The media assembled at Austin Stack Park in Tralee to hear Jack speak.
Four days have passed since the Dromid native was ratified for his third stint in charge of the Kingdom at a county board meeting.
At that gathering, chairman Tim Murphy rejected claims that the outcome of the recruitment process for the role of senior football manager had already been decided before the interview process took place.
O'Connor, while still at the helm in Kildare, spoke about the "allure" of the Kerry job on an Irish Examiner Podcast; this only a few days after Peter Keane's term in charge came to an end following the defeat to Tyrone.
Kildare would soon be looking for a new manager.
Kerry went back to what worked for them in the past. Jack was back in charge. Still there was a whiff that the Kingdom didn't go about their business in the right way.
"There was a five-man committee that deemed me the best candidate"
The obvious first question to Jack O'Connor then was about the process that led to his return.
"It hadn't a whole lot to do with me and it was out of my control," was the response given to RTÉ Southern Editor Paschal Sheehy.
"The chairman addressed those matters with the delegates at the meeting last Monday night. He covered it comprehensively and as far as I'm concerned I just want to move on and begin the real work. There is a big job to be done and I'm looking forward to getting ahead with that.
"I'm busy at the moment trying to organise a backroom team and a few other things, so that's my focus. I'm looking forward to meeting the players, talking to them and getting feedback from them on how we go forward."
To the wider media scrum, O'Connor added: "There was a five-man committee that deemed me the best candidate".
Also in situ at the Tralee venue was the county chairman Murphy, and when asked by RTÉ about the allegation that the appointment wasn't done properly, he said: "We dealt with that through the proper forum which was the county board meeting. There were quite a number of questions that were raised by delegates from a number of different clubs. I'd be happy to say that we answered those in a whole and fulsome manner.
"I'd say from the outset of this process I'd stand over it. We had a five-man sub committee to advance the manager appointment. They are people of the highest standard and of the highest integrity and I can stand fully behind everything we did from start to finish."
Back for a third time in charge of Kerry and Jack O'Connor is well aware of the "challenge" that lies ahead, while county chairman Tim Murphy stands over the integrity of the process that led to O'Connor's return @Kerry_Official #rtegaa @PaschalSheehy pic.twitter.com/2HpLQeYK25— RTÉ GAA (@RTEgaa) October 8, 2021
And so back to Jack.
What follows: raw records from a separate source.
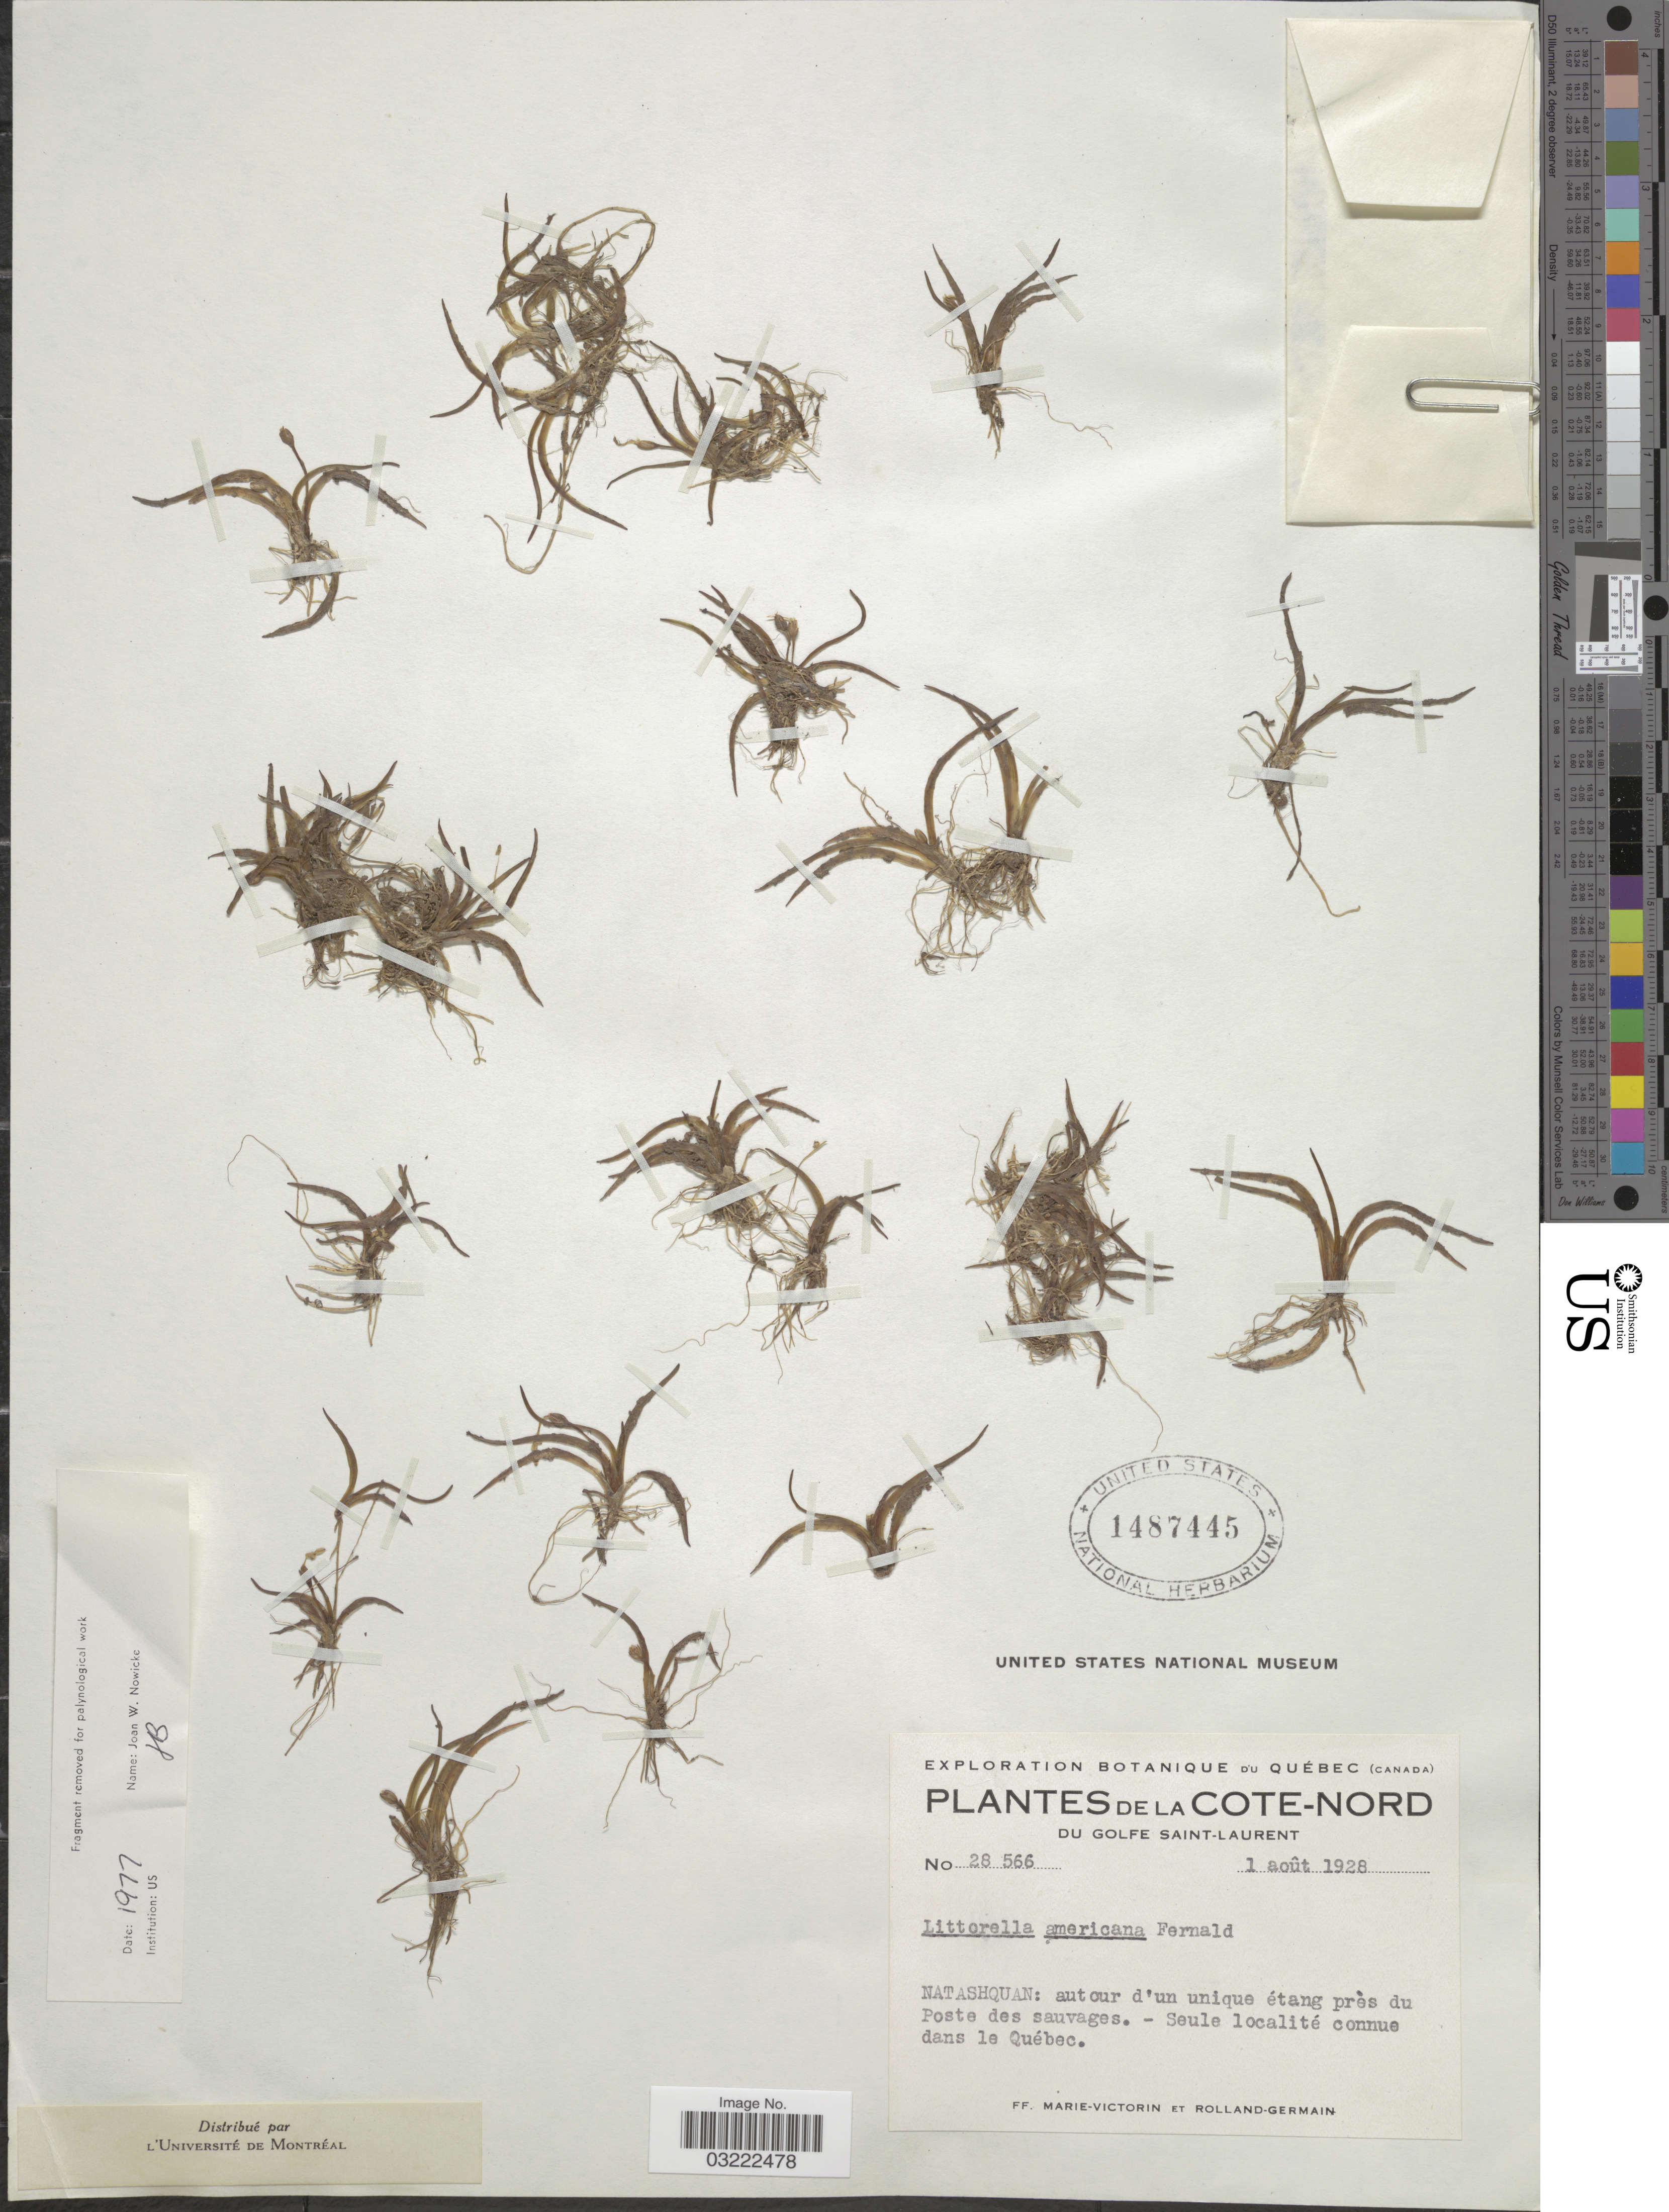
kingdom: Plantae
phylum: Tracheophyta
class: Magnoliopsida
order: Lamiales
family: Plantaginaceae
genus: Littorella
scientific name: Littorella americana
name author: Fernald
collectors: F. Marie-Victorin & Rolland-Germain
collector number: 28566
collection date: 1928-08-01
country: Canada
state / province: Quebec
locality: De la Cote-Nord, Du Golfe Saint-Laurent, Natashquan: autour d'un unique étang près du Poste des sauvages. - Seule localité connue dans le Québec.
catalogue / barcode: US 1487445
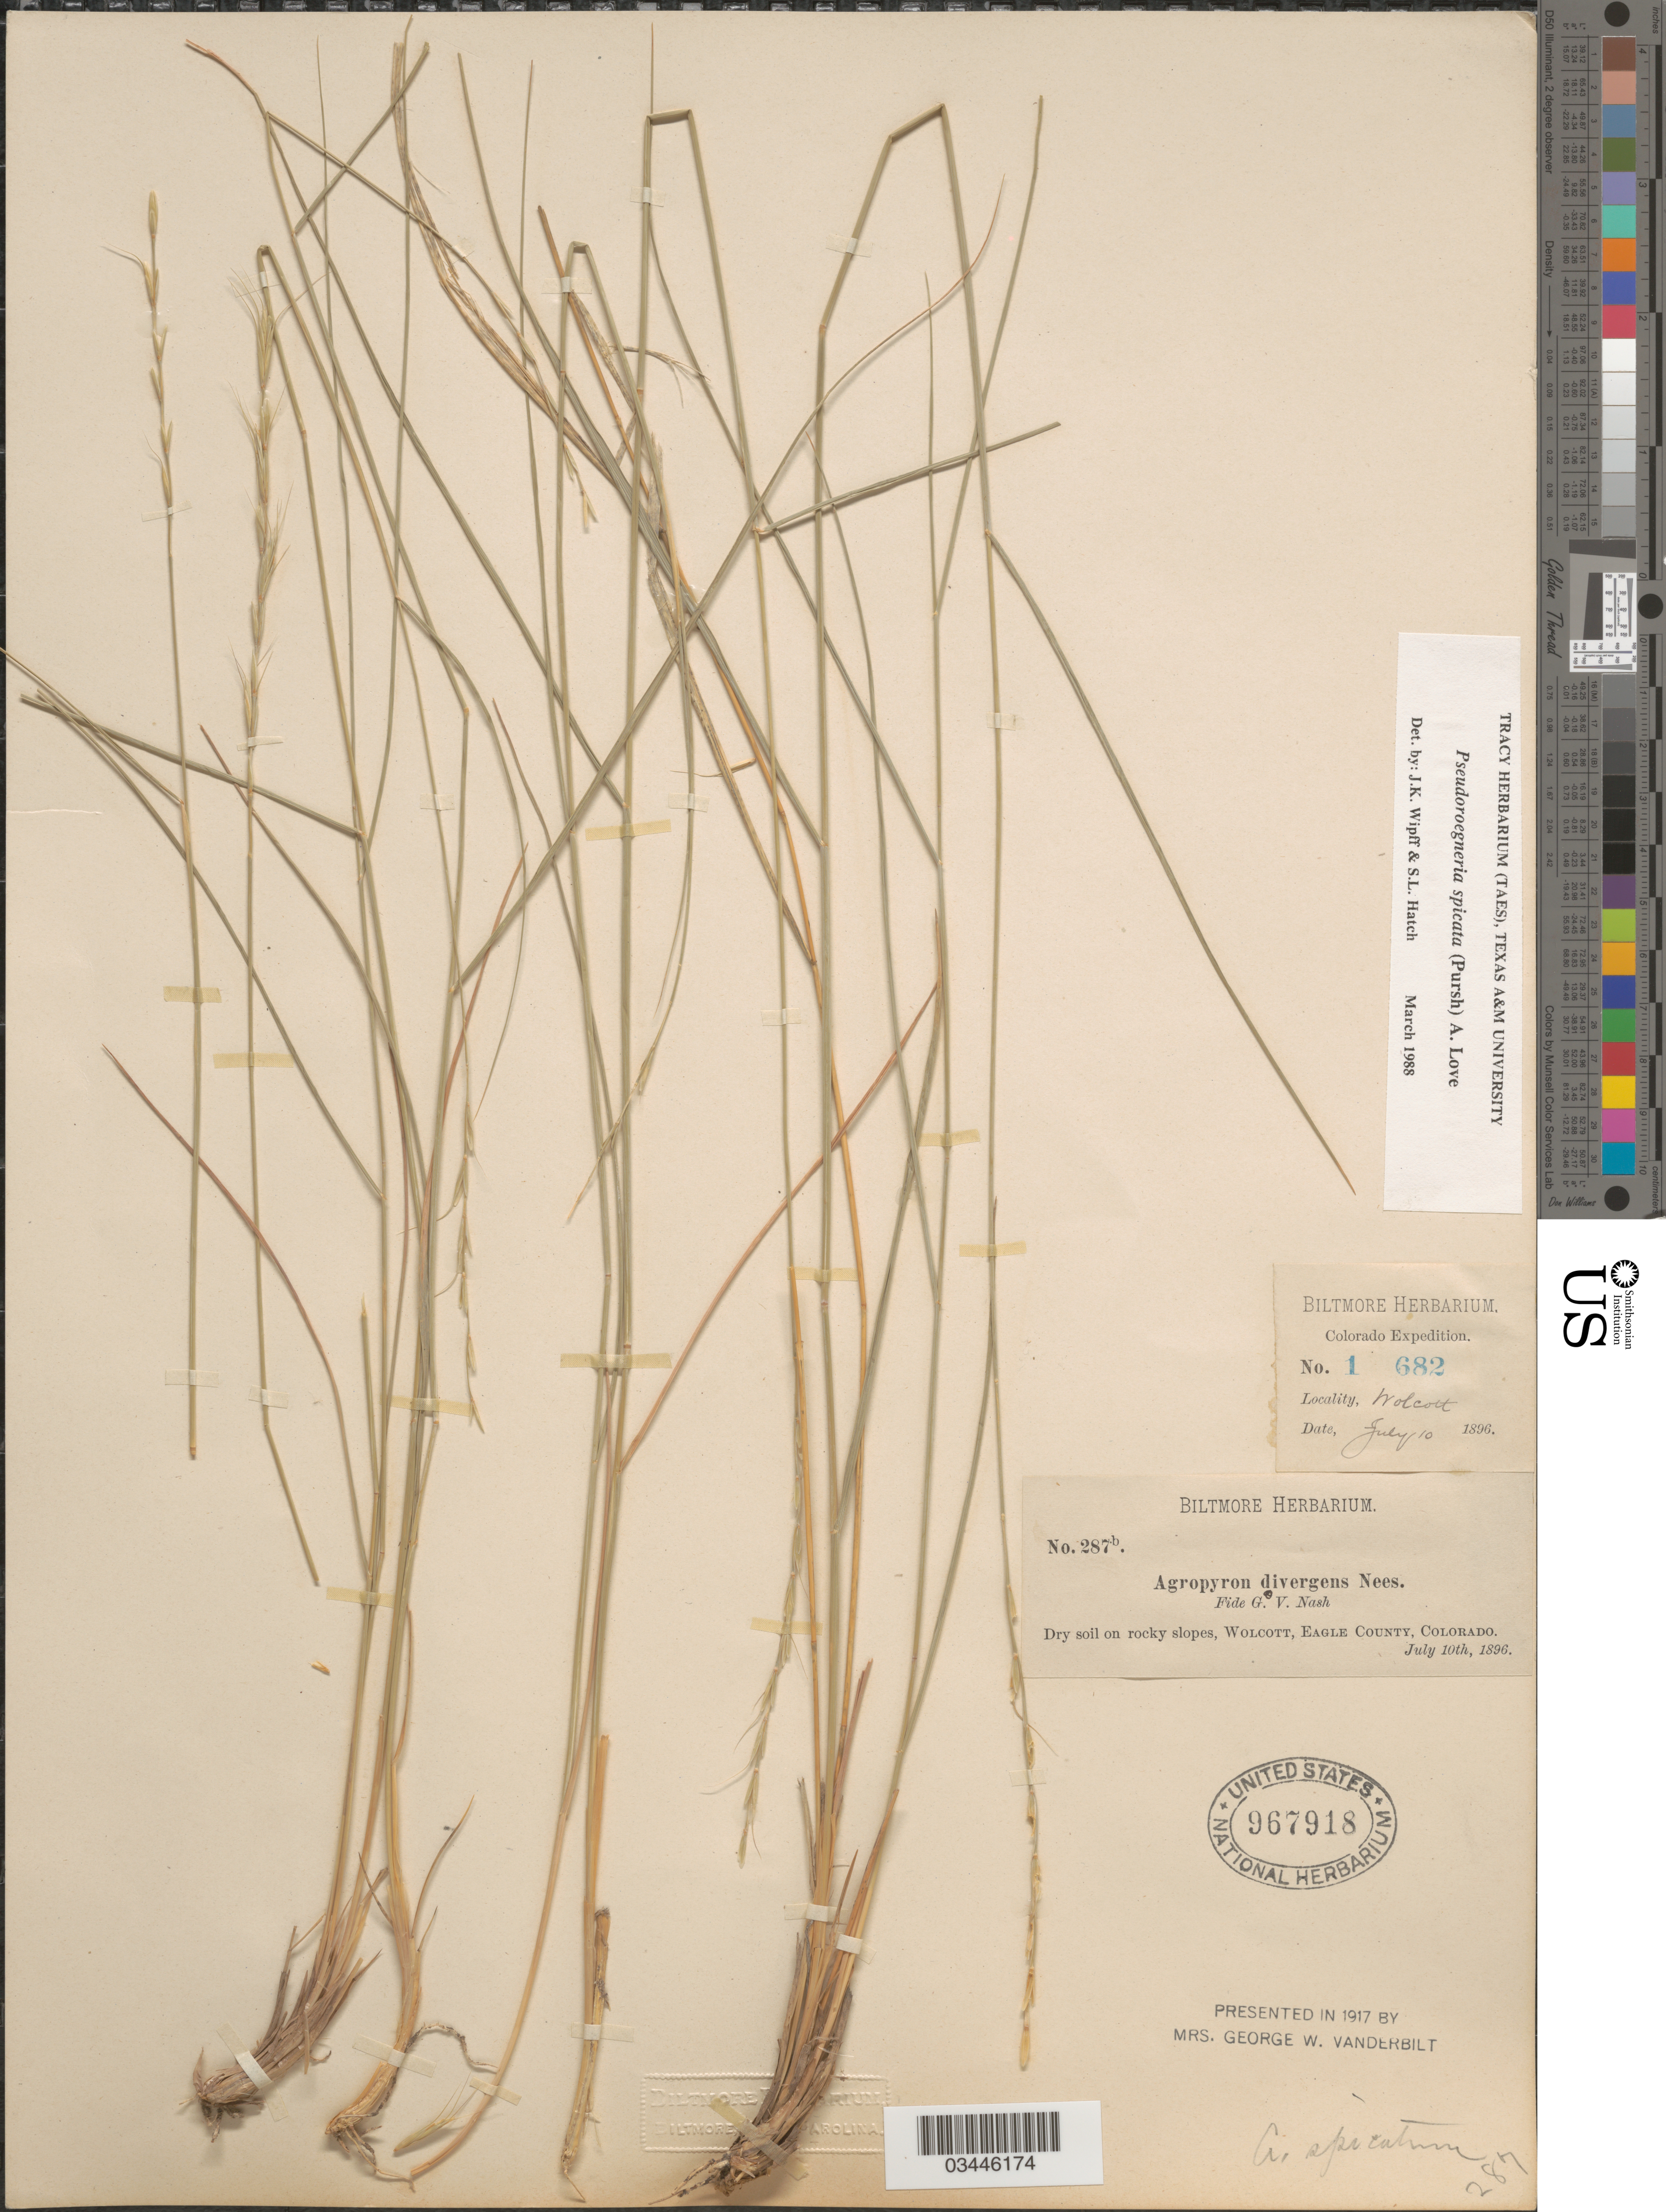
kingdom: Plantae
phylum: Tracheophyta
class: Liliopsida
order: Poales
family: Poaceae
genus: Pseudoroegneria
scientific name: Pseudoroegneria spicata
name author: (Pursh) Á. Löve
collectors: ex herb. Biltmore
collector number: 287b/1682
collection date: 1896-07-10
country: United States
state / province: Colorado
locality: Colorado Expedition. Wolcott. Dry soil on rocky slopes, Wolcott, Eagle County.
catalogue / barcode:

Why did he leave Kildare?
"Look, I enjoyed my time in Kildare and had a great two years up there. I was glad of the opportunity to get back into inter-county management with them and I want to thank them for that. The players, the backroom team and the county board were fantastic to work with even though the nine-hour round journey to Newbridge was tough going. My two sons were up there which gave me an incentive to go up.
"I left because my management team had basically broken up. Coach (Emmet McDonnell), selector (Brian Murphy), and the S&C guy (Ross Dunphy) were unavailable for the coming season. When I weighed it all up I didn't have the energy to continue in Kildare.
"The people that mattered to me - the county board and the players - knew that I was struggling to commit for another season."
"I'm well aware of the expectations, I've been there before. There's always pressure in Kerry. I'm prepared to live with that"
Diarmuid Murphy and Micheal Quirke, from the outset, were confirmed as part of the new-look management team. O'Connor has now added former Down manager Paddy Tally and Arthur Fitzgerald to the ticket, with the promise of more additions to come.
"Paddy will come in as a coach, he's a clever operator, Arthur Fitzgerald will also join the backroom team, assisting S&C coach Jason McGahan. More names will be added, that's the way it is with management teams these days."
It's no surprise that O'Connor is excited by the challenge that lies ahead, and the high expectation that he and his team will have to deliver Sam Maguire.
"I'm well aware of the expectations, I've been there before. There's always pressure in Kerry. I'm prepared to live with that.
"There are no certainties in life, no guarantees that Kerry will win an All-Ireland but if you don't take chances in life you'll never get anywhere.
"I'm retired from the teaching post; I've good bit of time on my hands, good bit of energy and the interest. I see it as a big challenge working with lads I had as minors in 2014 and 2015 and seeing can we get that ultimate success at senior level."
Kerry have long seen themselves as footballing purists, though Jack O'Connor did add a certain toughness to the sides he managed during the 2000s. When asked whether it will be a case of mixing it again, the 61-year-old added that "it's not as simple as that".
He then quoted a former player and selector Johnny Culloty.
"Kerry will always have a certain style of playing. Johnny said when he was involved with me in 2004: 'Jack, not only have you to win in Kerry, but you have to win in style'".
To just win Sam in 2022 will do for now.